• _What you should do_:
Can you rewrite the items, starting with the line that contains "Does any single" and going on through the line that contains "What is the", so that "category" becomes "group" and nothing else changes? Please leave the pictures out of your answer.

• _Record extracts_:
════

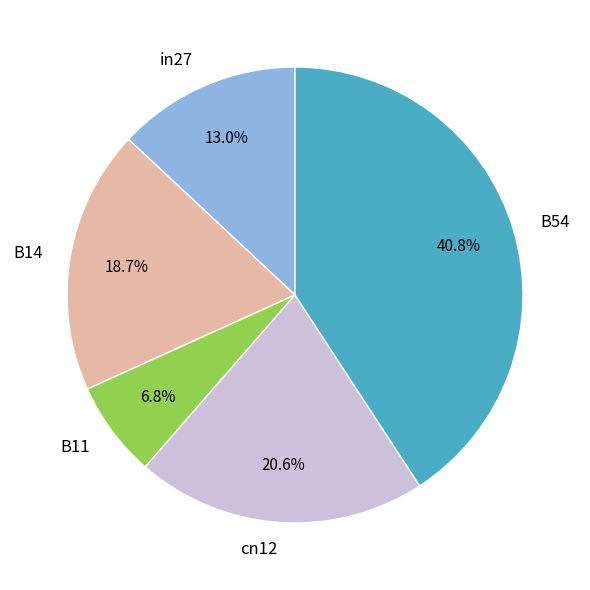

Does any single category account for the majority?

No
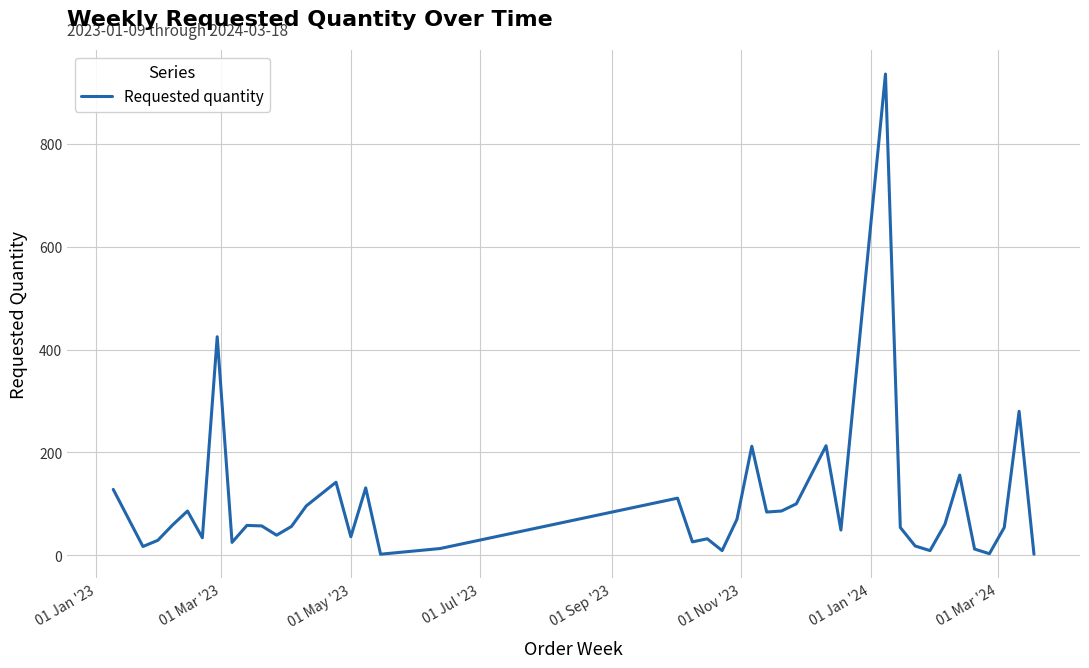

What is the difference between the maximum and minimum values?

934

════

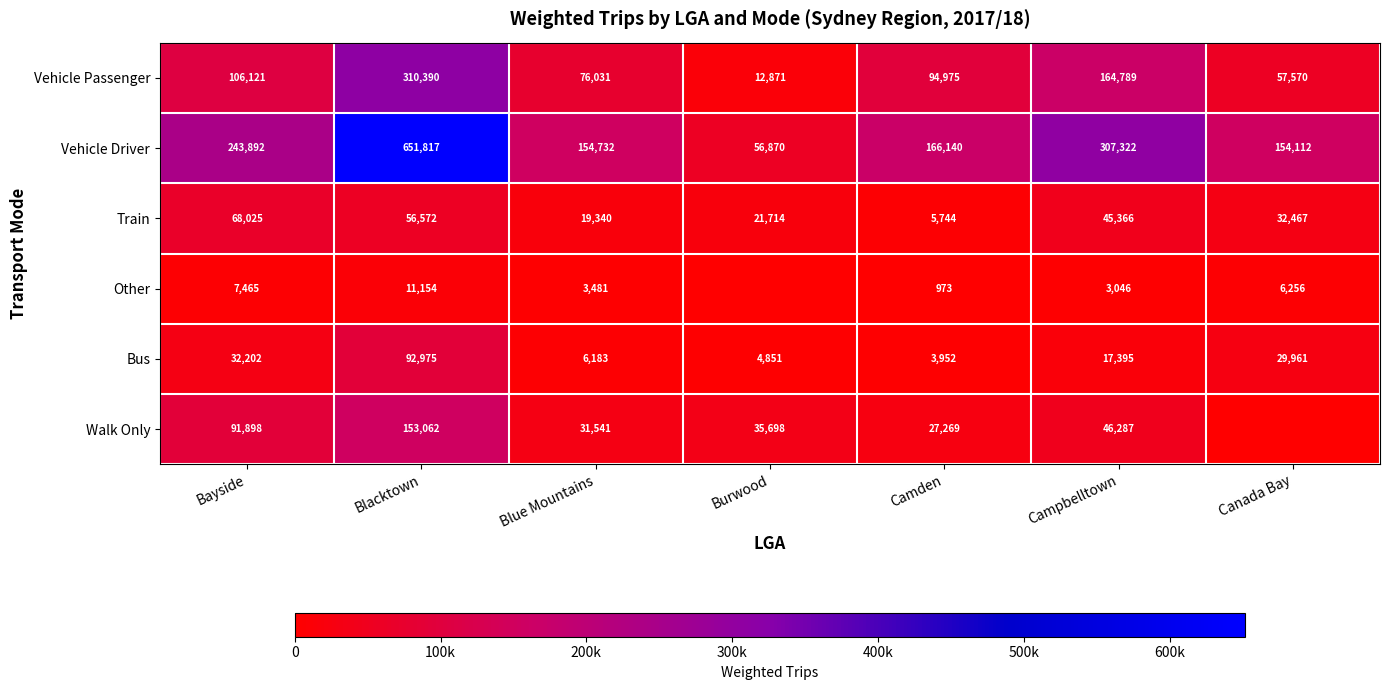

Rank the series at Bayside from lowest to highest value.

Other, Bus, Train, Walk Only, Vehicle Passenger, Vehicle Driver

════

• _Finished task_:
Does any single group account for the majority?

No

What is the difference between the maximum and minimum values?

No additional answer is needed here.